** start Records shown **
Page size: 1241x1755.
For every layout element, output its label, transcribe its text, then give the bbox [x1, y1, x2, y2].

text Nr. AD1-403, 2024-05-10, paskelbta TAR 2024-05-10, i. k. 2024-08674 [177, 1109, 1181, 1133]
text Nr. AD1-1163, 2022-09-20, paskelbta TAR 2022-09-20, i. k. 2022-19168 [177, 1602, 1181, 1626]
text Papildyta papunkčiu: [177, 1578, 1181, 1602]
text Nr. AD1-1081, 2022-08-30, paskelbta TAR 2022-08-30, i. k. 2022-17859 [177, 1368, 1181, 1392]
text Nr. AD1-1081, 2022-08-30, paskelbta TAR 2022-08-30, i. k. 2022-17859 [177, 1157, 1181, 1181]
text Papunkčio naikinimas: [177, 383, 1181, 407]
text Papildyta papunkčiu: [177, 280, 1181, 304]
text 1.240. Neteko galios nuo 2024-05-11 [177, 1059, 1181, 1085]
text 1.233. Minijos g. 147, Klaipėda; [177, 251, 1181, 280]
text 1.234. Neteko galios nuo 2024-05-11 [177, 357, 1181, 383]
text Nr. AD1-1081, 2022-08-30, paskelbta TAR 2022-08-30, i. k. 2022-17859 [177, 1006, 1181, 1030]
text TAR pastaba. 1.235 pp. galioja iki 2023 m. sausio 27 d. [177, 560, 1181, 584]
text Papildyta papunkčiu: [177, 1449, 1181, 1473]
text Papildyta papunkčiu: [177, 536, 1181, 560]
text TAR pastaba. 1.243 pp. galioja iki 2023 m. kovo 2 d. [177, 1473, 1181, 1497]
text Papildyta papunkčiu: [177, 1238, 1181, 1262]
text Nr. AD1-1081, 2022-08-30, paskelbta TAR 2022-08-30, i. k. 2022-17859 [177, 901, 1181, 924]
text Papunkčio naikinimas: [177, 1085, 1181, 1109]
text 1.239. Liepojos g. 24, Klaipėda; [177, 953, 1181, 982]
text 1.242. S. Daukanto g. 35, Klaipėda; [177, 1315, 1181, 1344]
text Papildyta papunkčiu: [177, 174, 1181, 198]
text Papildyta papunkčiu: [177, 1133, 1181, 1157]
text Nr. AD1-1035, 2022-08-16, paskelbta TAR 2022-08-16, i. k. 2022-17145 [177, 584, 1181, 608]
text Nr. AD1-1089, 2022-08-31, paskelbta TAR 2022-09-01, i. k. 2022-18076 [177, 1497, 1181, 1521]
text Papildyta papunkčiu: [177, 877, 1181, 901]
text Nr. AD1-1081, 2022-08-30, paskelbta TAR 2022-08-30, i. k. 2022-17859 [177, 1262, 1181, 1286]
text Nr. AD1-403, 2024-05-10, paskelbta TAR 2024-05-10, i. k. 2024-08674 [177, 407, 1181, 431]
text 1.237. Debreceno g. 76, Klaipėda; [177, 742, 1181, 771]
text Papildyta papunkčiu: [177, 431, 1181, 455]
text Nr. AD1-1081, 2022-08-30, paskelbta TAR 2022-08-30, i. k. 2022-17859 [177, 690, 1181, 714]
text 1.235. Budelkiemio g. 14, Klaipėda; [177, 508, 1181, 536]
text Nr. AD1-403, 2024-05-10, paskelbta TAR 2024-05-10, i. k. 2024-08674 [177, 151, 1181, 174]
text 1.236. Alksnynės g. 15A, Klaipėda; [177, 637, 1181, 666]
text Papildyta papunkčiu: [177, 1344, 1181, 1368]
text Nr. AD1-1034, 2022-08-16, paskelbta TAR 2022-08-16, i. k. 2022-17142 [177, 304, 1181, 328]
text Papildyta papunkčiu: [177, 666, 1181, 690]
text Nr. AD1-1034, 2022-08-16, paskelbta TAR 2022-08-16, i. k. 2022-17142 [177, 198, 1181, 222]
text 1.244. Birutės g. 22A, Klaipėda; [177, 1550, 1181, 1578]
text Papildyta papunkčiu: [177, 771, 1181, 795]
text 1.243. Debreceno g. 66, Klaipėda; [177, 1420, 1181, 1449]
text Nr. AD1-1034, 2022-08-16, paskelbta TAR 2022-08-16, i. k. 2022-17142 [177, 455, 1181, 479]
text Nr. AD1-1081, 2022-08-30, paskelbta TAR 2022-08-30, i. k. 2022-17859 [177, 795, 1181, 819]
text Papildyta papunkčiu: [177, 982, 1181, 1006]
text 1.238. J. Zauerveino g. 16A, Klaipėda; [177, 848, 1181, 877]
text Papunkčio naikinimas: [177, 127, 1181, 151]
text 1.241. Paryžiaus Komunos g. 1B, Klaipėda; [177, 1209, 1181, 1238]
** end Records shown **
### Set exercise
Output the lines of the records as a JSON list of strings, one string per line. Begin at the first line of the records and stop after the line containing "For every layout", leaving out blank lines.

### Correct answer
[
  "Page size: 1241x1755.",
  "For every layout element, output its label, transcribe its text, then give the bbox [x1, y1, x2, y2]."
]